SET EXERCISE
Copy every line of the data below word for word, keeping the original order.

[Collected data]
[Start]
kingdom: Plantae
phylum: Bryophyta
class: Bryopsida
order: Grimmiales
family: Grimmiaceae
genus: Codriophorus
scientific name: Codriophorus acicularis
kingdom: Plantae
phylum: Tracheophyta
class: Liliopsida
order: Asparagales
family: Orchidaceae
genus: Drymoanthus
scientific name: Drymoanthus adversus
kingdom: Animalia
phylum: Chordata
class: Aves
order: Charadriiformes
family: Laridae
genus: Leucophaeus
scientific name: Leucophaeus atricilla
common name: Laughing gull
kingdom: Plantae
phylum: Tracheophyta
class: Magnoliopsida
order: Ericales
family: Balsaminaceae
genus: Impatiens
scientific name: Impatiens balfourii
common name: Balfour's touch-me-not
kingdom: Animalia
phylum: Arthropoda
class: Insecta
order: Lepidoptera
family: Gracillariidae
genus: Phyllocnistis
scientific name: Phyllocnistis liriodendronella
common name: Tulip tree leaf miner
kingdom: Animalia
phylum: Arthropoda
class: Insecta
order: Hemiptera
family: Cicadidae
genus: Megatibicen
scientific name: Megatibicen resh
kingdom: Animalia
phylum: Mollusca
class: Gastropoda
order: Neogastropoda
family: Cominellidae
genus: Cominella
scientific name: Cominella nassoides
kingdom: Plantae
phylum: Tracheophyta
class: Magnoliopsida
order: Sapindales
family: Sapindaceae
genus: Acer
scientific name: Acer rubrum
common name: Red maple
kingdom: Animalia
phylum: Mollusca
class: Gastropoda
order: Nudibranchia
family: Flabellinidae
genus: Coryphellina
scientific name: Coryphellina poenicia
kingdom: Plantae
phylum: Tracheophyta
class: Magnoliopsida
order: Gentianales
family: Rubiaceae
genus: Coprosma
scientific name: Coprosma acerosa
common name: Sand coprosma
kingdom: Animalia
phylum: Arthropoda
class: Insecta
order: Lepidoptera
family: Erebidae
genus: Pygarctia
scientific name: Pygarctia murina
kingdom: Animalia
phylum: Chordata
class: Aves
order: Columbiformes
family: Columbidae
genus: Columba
[End]
CORRECT RESPONSE
kingdom: Plantae
phylum: Bryophyta
class: Bryopsida
order: Grimmiales
family: Grimmiaceae
genus: Codriophorus
scientific name: Codriophorus acicularis
kingdom: Plantae
phylum: Tracheophyta
class: Liliopsida
order: Asparagales
family: Orchidaceae
genus: Drymoanthus
scientific name: Drymoanthus adversus
kingdom: Animalia
phylum: Chordata
class: Aves
order: Charadriiformes
family: Laridae
genus: Leucophaeus
scientific name: Leucophaeus atricilla
common name: Laughing gull
kingdom: Plantae
phylum: Tracheophyta
class: Magnoliopsida
order: Ericales
family: Balsaminaceae
genus: Impatiens
scientific name: Impatiens balfourii
common name: Balfour's touch-me-not
kingdom: Animalia
phylum: Arthropoda
class: Insecta
order: Lepidoptera
family: Gracillariidae
genus: Phyllocnistis
scientific name: Phyllocnistis liriodendronella
common name: Tulip tree leaf miner
kingdom: Animalia
phylum: Arthropoda
class: Insecta
order: Hemiptera
family: Cicadidae
genus: Megatibicen
scientific name: Megatibicen resh
kingdom: Animalia
phylum: Mollusca
class: Gastropoda
order: Neogastropoda
family: Cominellidae
genus: Cominella
scientific name: Cominella nassoides
kingdom: Plantae
phylum: Tracheophyta
class: Magnoliopsida
order: Sapindales
family: Sapindaceae
genus: Acer
scientific name: Acer rubrum
common name: Red maple
kingdom: Animalia
phylum: Mollusca
class: Gastropoda
order: Nudibranchia
family: Flabellinidae
genus: Coryphellina
scientific name: Coryphellina poenicia
kingdom: Plantae
phylum: Tracheophyta
class: Magnoliopsida
order: Gentianales
family: Rubiaceae
genus: Coprosma
scientific name: Coprosma acerosa
common name: Sand coprosma
kingdom: Animalia
phylum: Arthropoda
class: Insecta
order: Lepidoptera
family: Erebidae
genus: Pygarctia
scientific name: Pygarctia murina
kingdom: Animalia
phylum: Chordata
class: Aves
order: Columbiformes
family: Columbidae
genus: Columba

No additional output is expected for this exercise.